__Problem description__
Quote all entries exactly, leaving pictures aside.
-----
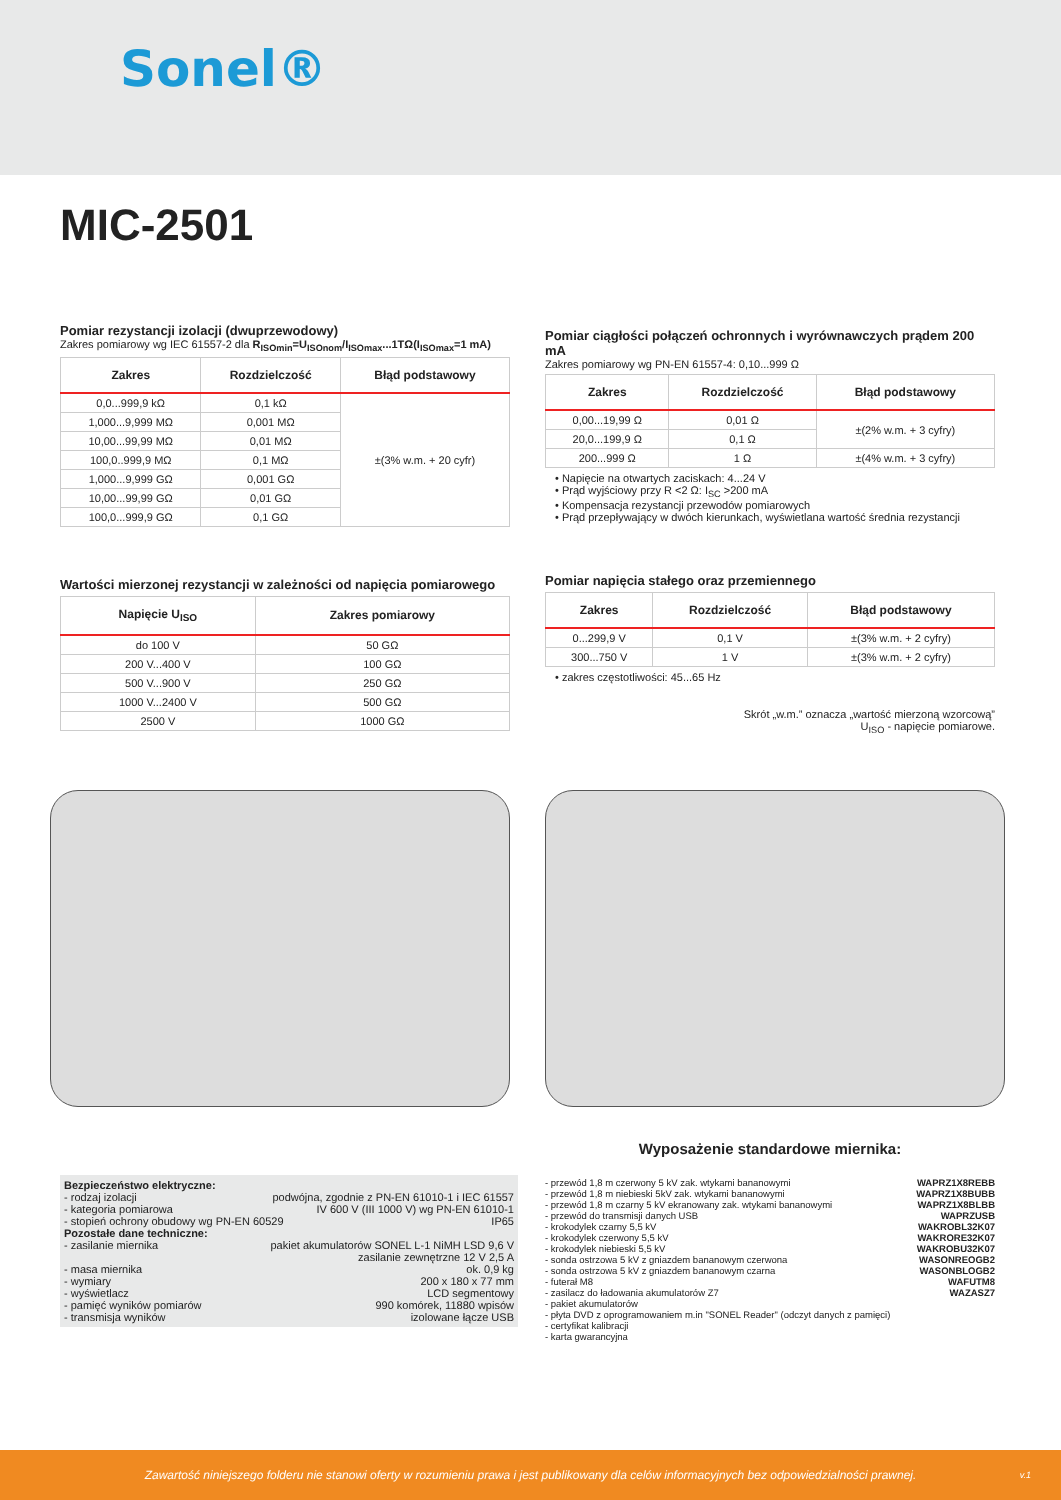Sonel®
MIC-2501
Pomiar rezystancji izolacji (dwuprzewodowy)
Zakres pomiarowy wg IEC 61557-2 dla R<sub>ISOmin</sub>=U<sub>ISOnom</sub>/I<sub>ISOmax</sub>...1TΩ(I<sub>ISOmax</sub>=1 mA)
| Zakres | Rozdzielczość | Błąd podstawowy |
| --- | --- | --- |
| 0,0...999,9 kΩ | 0,1 kΩ | ±(3% w.m. + 20 cyfr) |
| 1,000...9,999 MΩ | 0,001 MΩ | |
| 10,00...99,99 MΩ | 0,01 MΩ | |
| 100,0..999,9 MΩ | 0,1 MΩ | |
| 1,000...9,999 GΩ | 0,001 GΩ | |
| 10,00...99,99 GΩ | 0,01 GΩ | |
| 100,0...999,9 GΩ | 0,1 GΩ | |
Wartości mierzonej rezystancji w zależności od napięcia pomiarowego
| Napięcie U<sub>ISO</sub> | Zakres pomiarowy |
| --- | --- |
| do 100 V | 50 GΩ |
| 200 V...400 V | 100 GΩ |
| 500 V...900 V | 250 GΩ |
| 1000 V...2400 V | 500 GΩ |
| 2500 V | 1000 GΩ |
Pomiar ciągłości połączeń ochronnych i wyrównawczych prądem 200 mA
Zakres pomiarowy wg PN-EN 61557-4: 0,10...999 Ω
| Zakres | Rozdzielczość | Błąd podstawowy |
| --- | --- | --- |
| 0,00...19,99 Ω | 0,01 Ω | ±(2% w.m. + 3 cyfry) |
| 20,0...199,9 Ω | 0,1 Ω | |
| 200...999 Ω | 1 Ω | ±(4% w.m. + 3 cyfry) |
• Napięcie na otwartych zaciskach: 4...24 V
• Prąd wyjściowy przy R <2 Ω: I<sub>SC</sub> >200 mA
• Kompensacja rezystancji przewodów pomiarowych
• Prąd przepływający w dwóch kierunkach, wyświetlana wartość średnia rezystancji
Pomiar napięcia stałego oraz przemiennego
| Zakres | Rozdzielczość | Błąd podstawowy |
| --- | --- | --- |
| 0...299,9 V | 0,1 V | ±(3% w.m. + 2 cyfry) |
| 300...750 V | 1 V | ±(3% w.m. + 2 cyfry) |
• zakres częstotliwości: 45...65 Hz
Skrót „w.m.” oznacza „wartość mierzoną wzorcową”
U<sub>ISO</sub> - napięcie pomiarowe.
Bezpieczeństwo elektryczne:
- rodzaj izolacji podwójna, zgodnie z PN-EN 61010-1 i IEC 61557
- kategoria pomiarowa IV 600 V (III 1000 V) wg PN-EN 61010-1
- stopień ochrony obudowy wg PN-EN 60529 IP65
Pozostałe dane techniczne:
- zasilanie miernika pakiet akumulatorów SONEL L-1 NiMH LSD 9,6 V
zasilanie zewnętrzne 12 V 2,5 A
- masa miernika ok. 0,9 kg
- wymiary 200 x 180 x 77 mm
- wyświetlacz LCD segmentowy
- pamięć wyników pomiarów 990 komórek, 11880 wpisów
- transmisja wyników izolowane łącze USB
Wyposażenie standardowe miernika:
- przewód 1,8 m czerwony 5 kV zak. wtykami bananowymi WAPRZ1X8REBB
- przewód 1,8 m niebieski 5kV zak. wtykami bananowymi WAPRZ1X8BUBB
- przewód 1,8 m czarny 5 kV ekranowany zak. wtykami bananowymi WAPRZ1X8BLBB
- przewód do transmisji danych USB WAPRZUSB
- krokodylek czarny 5,5 kV WAKROBL32K07
- krokodylek czerwony 5,5 kV WAKRORE32K07
- krokodylek niebieski 5,5 kV WAKROBU32K07
- sonda ostrzowa 5 kV z gniazdem bananowym czerwona WASONREOGB2
- sonda ostrzowa 5 kV z gniazdem bananowym czarna WASONBLOGB2
- futerał M8 WAFUTM8
- zasilacz do ładowania akumulatorów Z7 WAZASZ7
- pakiet akumulatorów
- płyta DVD z oprogramowaniem m.in "SONEL Reader" (odczyt danych z pamięci)
- certyfikat kalibracji
- karta gwarancyjna
Zawartość niniejszego folderu nie stanowi oferty w rozumieniu prawa i jest publikowany dla celów informacyjnych bez odpowiedzialności prawnej. v.1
-----
__Response for this exercise__
Sonel®
MIC-2501
Pomiar rezystancji izolacji (dwuprzewodowy)
Zakres pomiarowy wg IEC 61557-2 dla R<sub>ISOmin</sub>=U<sub>ISOnom</sub>/I<sub>ISOmax</sub>...1TΩ(I<sub>ISOmax</sub>=1 mA)
| Zakres | Rozdzielczość | Błąd podstawowy |
| --- | --- | --- |
| 0,0...999,9 kΩ | 0,1 kΩ | ±(3% w.m. + 20 cyfr) |
| 1,000...9,999 MΩ | 0,001 MΩ | |
| 10,00...99,99 MΩ | 0,01 MΩ | |
| 100,0..999,9 MΩ | 0,1 MΩ | |
| 1,000...9,999 GΩ | 0,001 GΩ | |
| 10,00...99,99 GΩ | 0,01 GΩ | |
| 100,0...999,9 GΩ | 0,1 GΩ | |
Wartości mierzonej rezystancji w zależności od napięcia pomiarowego
| Napięcie U<sub>ISO</sub> | Zakres pomiarowy |
| --- | --- |
| do 100 V | 50 GΩ |
| 200 V...400 V | 100 GΩ |
| 500 V...900 V | 250 GΩ |
| 1000 V...2400 V | 500 GΩ |
| 2500 V | 1000 GΩ |
Pomiar ciągłości połączeń ochronnych i wyrównawczych prądem 200 mA
Zakres pomiarowy wg PN-EN 61557-4: 0,10...999 Ω
| Zakres | Rozdzielczość | Błąd podstawowy |
| --- | --- | --- |
| 0,00...19,99 Ω | 0,01 Ω | ±(2% w.m. + 3 cyfry) |
| 20,0...199,9 Ω | 0,1 Ω | |
| 200...999 Ω | 1 Ω | ±(4% w.m. + 3 cyfry) |
• Napięcie na otwartych zaciskach: 4...24 V
• Prąd wyjściowy przy R <2 Ω: I<sub>SC</sub> >200 mA
• Kompensacja rezystancji przewodów pomiarowych
• Prąd przepływający w dwóch kierunkach, wyświetlana wartość średnia rezystancji
Pomiar napięcia stałego oraz przemiennego
| Zakres | Rozdzielczość | Błąd podstawowy |
| --- | --- | --- |
| 0...299,9 V | 0,1 V | ±(3% w.m. + 2 cyfry) |
| 300...750 V | 1 V | ±(3% w.m. + 2 cyfry) |
• zakres częstotliwości: 45...65 Hz
Skrót „w.m.” oznacza „wartość mierzoną wzorcową”
U<sub>ISO</sub> - napięcie pomiarowe.
Bezpieczeństwo elektryczne:
- rodzaj izolacji podwójna, zgodnie z PN-EN 61010-1 i IEC 61557
- kategoria pomiarowa IV 600 V (III 1000 V) wg PN-EN 61010-1
- stopień ochrony obudowy wg PN-EN 60529 IP65
Pozostałe dane techniczne:
- zasilanie miernika pakiet akumulatorów SONEL L-1 NiMH LSD 9,6 V
zasilanie zewnętrzne 12 V 2,5 A
- masa miernika ok. 0,9 kg
- wymiary 200 x 180 x 77 mm
- wyświetlacz LCD segmentowy
- pamięć wyników pomiarów 990 komórek, 11880 wpisów
- transmisja wyników izolowane łącze USB
Wyposażenie standardowe miernika:
- przewód 1,8 m czerwony 5 kV zak. wtykami bananowymi WAPRZ1X8REBB
- przewód 1,8 m niebieski 5kV zak. wtykami bananowymi WAPRZ1X8BUBB
- przewód 1,8 m czarny 5 kV ekranowany zak. wtykami bananowymi WAPRZ1X8BLBB
- przewód do transmisji danych USB WAPRZUSB
- krokodylek czarny 5,5 kV WAKROBL32K07
- krokodylek czerwony 5,5 kV WAKRORE32K07
- krokodylek niebieski 5,5 kV WAKROBU32K07
- sonda ostrzowa 5 kV z gniazdem bananowym czerwona WASONREOGB2
- sonda ostrzowa 5 kV z gniazdem bananowym czarna WASONBLOGB2
- futerał M8 WAFUTM8
- zasilacz do ładowania akumulatorów Z7 WAZASZ7
- pakiet akumulatorów
- płyta DVD z oprogramowaniem m.in "SONEL Reader" (odczyt danych z pamięci)
- certyfikat kalibracji
- karta gwarancyjna
Zawartość niniejszego folderu nie stanowi oferty w rozumieniu prawa i jest publikowany dla celów informacyjnych bez odpowiedzialności prawnej. v.1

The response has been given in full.